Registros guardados
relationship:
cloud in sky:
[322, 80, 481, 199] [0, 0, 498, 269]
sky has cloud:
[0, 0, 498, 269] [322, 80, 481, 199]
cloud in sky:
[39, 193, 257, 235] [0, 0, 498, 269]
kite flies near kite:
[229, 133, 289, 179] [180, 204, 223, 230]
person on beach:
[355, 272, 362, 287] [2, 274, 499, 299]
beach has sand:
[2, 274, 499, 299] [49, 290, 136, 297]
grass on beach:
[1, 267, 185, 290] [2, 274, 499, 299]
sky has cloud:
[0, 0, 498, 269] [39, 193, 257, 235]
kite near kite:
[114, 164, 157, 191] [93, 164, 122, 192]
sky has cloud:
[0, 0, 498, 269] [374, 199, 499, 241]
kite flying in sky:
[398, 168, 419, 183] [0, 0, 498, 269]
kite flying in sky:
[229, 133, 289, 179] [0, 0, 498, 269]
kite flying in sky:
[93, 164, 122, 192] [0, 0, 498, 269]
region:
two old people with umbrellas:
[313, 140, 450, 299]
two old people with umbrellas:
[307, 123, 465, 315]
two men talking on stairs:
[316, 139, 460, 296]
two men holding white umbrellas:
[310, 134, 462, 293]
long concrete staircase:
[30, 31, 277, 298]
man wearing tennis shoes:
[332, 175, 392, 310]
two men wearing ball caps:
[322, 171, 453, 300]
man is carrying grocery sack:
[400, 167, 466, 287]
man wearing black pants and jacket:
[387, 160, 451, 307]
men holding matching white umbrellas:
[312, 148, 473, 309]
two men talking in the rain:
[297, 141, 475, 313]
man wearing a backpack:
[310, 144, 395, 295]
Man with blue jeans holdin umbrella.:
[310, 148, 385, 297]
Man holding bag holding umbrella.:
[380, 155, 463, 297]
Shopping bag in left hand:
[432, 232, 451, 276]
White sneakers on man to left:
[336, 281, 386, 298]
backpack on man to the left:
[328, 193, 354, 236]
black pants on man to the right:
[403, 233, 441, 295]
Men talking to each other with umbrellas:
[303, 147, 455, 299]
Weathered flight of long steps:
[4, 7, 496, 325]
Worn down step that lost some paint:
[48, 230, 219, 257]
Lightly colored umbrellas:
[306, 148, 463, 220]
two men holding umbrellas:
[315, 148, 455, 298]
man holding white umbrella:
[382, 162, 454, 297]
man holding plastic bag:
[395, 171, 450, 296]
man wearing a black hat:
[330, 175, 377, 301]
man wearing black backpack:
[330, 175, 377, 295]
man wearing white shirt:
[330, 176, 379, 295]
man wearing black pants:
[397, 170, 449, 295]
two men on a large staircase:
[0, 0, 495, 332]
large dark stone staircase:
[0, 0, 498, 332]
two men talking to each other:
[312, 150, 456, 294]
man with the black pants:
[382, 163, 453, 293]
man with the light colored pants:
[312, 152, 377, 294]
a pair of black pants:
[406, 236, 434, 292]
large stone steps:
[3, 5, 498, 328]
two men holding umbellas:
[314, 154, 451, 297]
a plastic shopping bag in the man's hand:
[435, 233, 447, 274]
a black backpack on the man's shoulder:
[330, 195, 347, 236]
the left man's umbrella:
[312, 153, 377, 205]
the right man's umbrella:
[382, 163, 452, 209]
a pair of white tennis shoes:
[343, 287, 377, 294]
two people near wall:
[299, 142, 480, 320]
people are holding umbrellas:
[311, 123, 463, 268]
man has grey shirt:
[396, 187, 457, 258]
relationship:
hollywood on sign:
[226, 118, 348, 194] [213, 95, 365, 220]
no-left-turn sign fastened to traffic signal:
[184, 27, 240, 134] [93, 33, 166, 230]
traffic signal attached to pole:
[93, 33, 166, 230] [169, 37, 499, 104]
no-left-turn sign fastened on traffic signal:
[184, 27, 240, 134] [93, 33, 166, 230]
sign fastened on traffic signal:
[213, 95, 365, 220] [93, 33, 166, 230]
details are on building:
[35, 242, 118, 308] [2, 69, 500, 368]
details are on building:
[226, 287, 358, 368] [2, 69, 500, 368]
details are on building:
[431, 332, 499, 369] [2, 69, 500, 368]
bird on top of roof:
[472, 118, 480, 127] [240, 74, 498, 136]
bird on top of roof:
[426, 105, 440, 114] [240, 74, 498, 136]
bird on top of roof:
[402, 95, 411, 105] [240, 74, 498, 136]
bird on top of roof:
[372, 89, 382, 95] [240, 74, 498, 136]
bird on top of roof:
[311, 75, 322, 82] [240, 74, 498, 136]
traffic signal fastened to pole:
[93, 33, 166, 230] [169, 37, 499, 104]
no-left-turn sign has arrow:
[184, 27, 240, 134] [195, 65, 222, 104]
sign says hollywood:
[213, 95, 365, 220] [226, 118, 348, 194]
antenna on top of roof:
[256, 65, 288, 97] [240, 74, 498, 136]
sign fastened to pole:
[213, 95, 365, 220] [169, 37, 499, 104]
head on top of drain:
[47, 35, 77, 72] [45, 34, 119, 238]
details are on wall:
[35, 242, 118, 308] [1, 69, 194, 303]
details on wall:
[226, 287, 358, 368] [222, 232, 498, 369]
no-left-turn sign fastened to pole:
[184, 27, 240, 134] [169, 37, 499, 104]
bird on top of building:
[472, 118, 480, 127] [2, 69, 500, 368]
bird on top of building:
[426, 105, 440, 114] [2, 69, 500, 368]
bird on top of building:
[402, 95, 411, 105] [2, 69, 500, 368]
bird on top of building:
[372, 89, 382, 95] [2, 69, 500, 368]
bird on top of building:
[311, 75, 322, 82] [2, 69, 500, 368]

### PROBLEMA A RESOLVER
Reescribe todas las líneas de los registros de arriba como una tabla Markdown con las columnas «Número» y «Línea», una fila por línea y sin incluir las líneas en blanco.

### RESULTADO OBTENIDO
| Número | Línea |
|---|---|
| 1 | relationship: |
| 2 | cloud in sky: |
| 3 | [322, 80, 481, 199] [0, 0, 498, 269] |
| 4 | sky has cloud: |
| 5 | [0, 0, 498, 269] [322, 80, 481, 199] |
| 6 | cloud in sky: |
| 7 | [39, 193, 257, 235] [0, 0, 498, 269] |
| 8 | kite flies near kite: |
| 9 | [229, 133, 289, 179] [180, 204, 223, 230] |
| 10 | person on beach: |
| 11 | [355, 272, 362, 287] [2, 274, 499, 299] |
| 12 | beach has sand: |
| 13 | [2, 274, 499, 299] [49, 290, 136, 297] |
| 14 | grass on beach: |
| 15 | [1, 267, 185, 290] [2, 274, 499, 299] |
| 16 | sky has cloud: |
| 17 | [0, 0, 498, 269] [39, 193, 257, 235] |
| 18 | kite near kite: |
| 19 | [114, 164, 157, 191] [93, 164, 122, 192] |
| 20 | sky has cloud: |
| 21 | [0, 0, 498, 269] [374, 199, 499, 241] |
| 22 | kite flying in sky: |
| 23 | [398, 168, 419, 183] [0, 0, 498, 269] |
| 24 | kite flying in sky: |
| 25 | [229, 133, 289, 179] [0, 0, 498, 269] |
| 26 | kite flying in sky: |
| 27 | [93, 164, 122, 192] [0, 0, 498, 269] |
| 28 | region: |
| 29 | two old people with umbrellas: |
| 30 | [313, 140, 450, 299] |
| 31 | two old people with umbrellas: |
| 32 | [307, 123, 465, 315] |
| 33 | two men talking on stairs: |
| 34 | [316, 139, 460, 296] |
| 35 | two men holding white umbrellas: |
| 36 | [310, 134, 462, 293] |
| 37 | long concrete staircase: |
| 38 | [30, 31, 277, 298] |
| 39 | man wearing tennis shoes: |
| 40 | [332, 175, 392, 310] |
| 41 | two men wearing ball caps: |
| 42 | [322, 171, 453, 300] |
| 43 | man is carrying grocery sack: |
| 44 | [400, 167, 466, 287] |
| 45 | man wearing black pants and jacket: |
| 46 | [387, 160, 451, 307] |
| 47 | men holding matching white umbrellas: |
| 48 | [312, 148, 473, 309] |
| 49 | two men talking in the rain: |
| 50 | [297, 141, 475, 313] |
| 51 | man wearing a backpack: |
| 52 | [310, 144, 395, 295] |
| 53 | Man with blue jeans holdin umbrella.: |
| 54 | [310, 148, 385, 297] |
| 55 | Man holding bag holding umbrella.: |
| 56 | [380, 155, 463, 297] |
| 57 | Shopping bag in left hand: |
| 58 | [432, 232, 451, 276] |
| 59 | White sneakers on man to left: |
| 60 | [336, 281, 386, 298] |
| 61 | backpack on man to the left: |
| 62 | [328, 193, 354, 236] |
| 63 | black pants on man to the right: |
| 64 | [403, 233, 441, 295] |
| 65 | Men talking to each other with umbrellas: |
| 66 | [303, 147, 455, 299] |
| 67 | Weathered flight of long steps: |
| 68 | [4, 7, 496, 325] |
| 69 | Worn down step that lost some paint: |
| 70 | [48, 230, 219, 257] |
| 71 | Lightly colored umbrellas: |
| 72 | [306, 148, 463, 220] |
| 73 | two men holding umbrellas: |
| 74 | [315, 148, 455, 298] |
| 75 | man holding white umbrella: |
| 76 | [382, 162, 454, 297] |
| 77 | man holding plastic bag: |
| 78 | [395, 171, 450, 296] |
| 79 | man wearing a black hat: |
| 80 | [330, 175, 377, 301] |
| 81 | man wearing black backpack: |
| 82 | [330, 175, 377, 295] |
| 83 | man wearing white shirt: |
| 84 | [330, 176, 379, 295] |
| 85 | man wearing black pants: |
| 86 | [397, 170, 449, 295] |
| 87 | two men on a large staircase: |
| 88 | [0, 0, 495, 332] |
| 89 | large dark stone staircase: |
| 90 | [0, 0, 498, 332] |
| 91 | two men talking to each other: |
| 92 | [312, 150, 456, 294] |
| 93 | man with the black pants: |
| 94 | [382, 163, 453, 293] |
| 95 | man with the light colored pants: |
| 96 | [312, 152, 377, 294] |
| 97 | a pair of black pants: |
| 98 | [406, 236, 434, 292] |
| 99 | large stone steps: |
| 100 | [3, 5, 498, 328] |
| 101 | two men holding umbellas: |
| 102 | [314, 154, 451, 297] |
| 103 | a plastic shopping bag in the man's hand: |
| 104 | [435, 233, 447, 274] |
| 105 | a black backpack on the man's shoulder: |
| 106 | [330, 195, 347, 236] |
| 107 | the left man's umbrella: |
| 108 | [312, 153, 377, 205] |
| 109 | the right man's umbrella: |
| 110 | [382, 163, 452, 209] |
| 111 | a pair of white tennis shoes: |
| 112 | [343, 287, 377, 294] |
| 113 | two people near wall: |
| 114 | [299, 142, 480, 320] |
| 115 | people are holding umbrellas: |
| 116 | [311, 123, 463, 268] |
| 117 | man has grey shirt: |
| 118 | [396, 187, 457, 258] |
| 119 | relationship: |
| 120 | hollywood on sign: |
| 121 | [226, 118, 348, 194] [213, 95, 365, 220] |
| 122 | no-left-turn sign fastened to traffic signal: |
| 123 | [184, 27, 240, 134] [93, 33, 166, 230] |
| 124 | traffic signal attached to pole: |
| 125 | [93, 33, 166, 230] [169, 37, 499, 104] |
| 126 | no-left-turn sign fastened on traffic signal: |
| 127 | [184, 27, 240, 134] [93, 33, 166, 230] |
| 128 | sign fastened on traffic signal: |
| 129 | [213, 95, 365, 220] [93, 33, 166, 230] |
| 130 | details are on building: |
| 131 | [35, 242, 118, 308] [2, 69, 500, 368] |
| 132 | details are on building: |
| 133 | [226, 287, 358, 368] [2, 69, 500, 368] |
| 134 | details are on building: |
| 135 | [431, 332, 499, 369] [2, 69, 500, 368] |
| 136 | bird on top of roof: |
| 137 | [472, 118, 480, 127] [240, 74, 498, 136] |
| 138 | bird on top of roof: |
| 139 | [426, 105, 440, 114] [240, 74, 498, 136] |
| 140 | bird on top of roof: |
| 141 | [402, 95, 411, 105] [240, 74, 498, 136] |
| 142 | bird on top of roof: |
| 143 | [372, 89, 382, 95] [240, 74, 498, 136] |
| 144 | bird on top of roof: |
| 145 | [311, 75, 322, 82] [240, 74, 498, 136] |
| 146 | traffic signal fastened to pole: |
| 147 | [93, 33, 166, 230] [169, 37, 499, 104] |
| 148 | no-left-turn sign has arrow: |
| 149 | [184, 27, 240, 134] [195, 65, 222, 104] |
| 150 | sign says hollywood: |
| 151 | [213, 95, 365, 220] [226, 118, 348, 194] |
| 152 | antenna on top of roof: |
| 153 | [256, 65, 288, 97] [240, 74, 498, 136] |
| 154 | sign fastened to pole: |
| 155 | [213, 95, 365, 220] [169, 37, 499, 104] |
| 156 | head on top of drain: |
| 157 | [47, 35, 77, 72] [45, 34, 119, 238] |
| 158 | details are on wall: |
| 159 | [35, 242, 118, 308] [1, 69, 194, 303] |
| 160 | details on wall: |
| 161 | [226, 287, 358, 368] [222, 232, 498, 369] |
| 162 | no-left-turn sign fastened to pole: |
| 163 | [184, 27, 240, 134] [169, 37, 499, 104] |
| 164 | bird on top of building: |
| 165 | [472, 118, 480, 127] [2, 69, 500, 368] |
| 166 | bird on top of building: |
| 167 | [426, 105, 440, 114] [2, 69, 500, 368] |
| 168 | bird on top of building: |
| 169 | [402, 95, 411, 105] [2, 69, 500, 368] |
| 170 | bird on top of building: |
| 171 | [372, 89, 382, 95] [2, 69, 500, 368] |
| 172 | bird on top of building: |
| 173 | [311, 75, 322, 82] [2, 69, 500, 368] |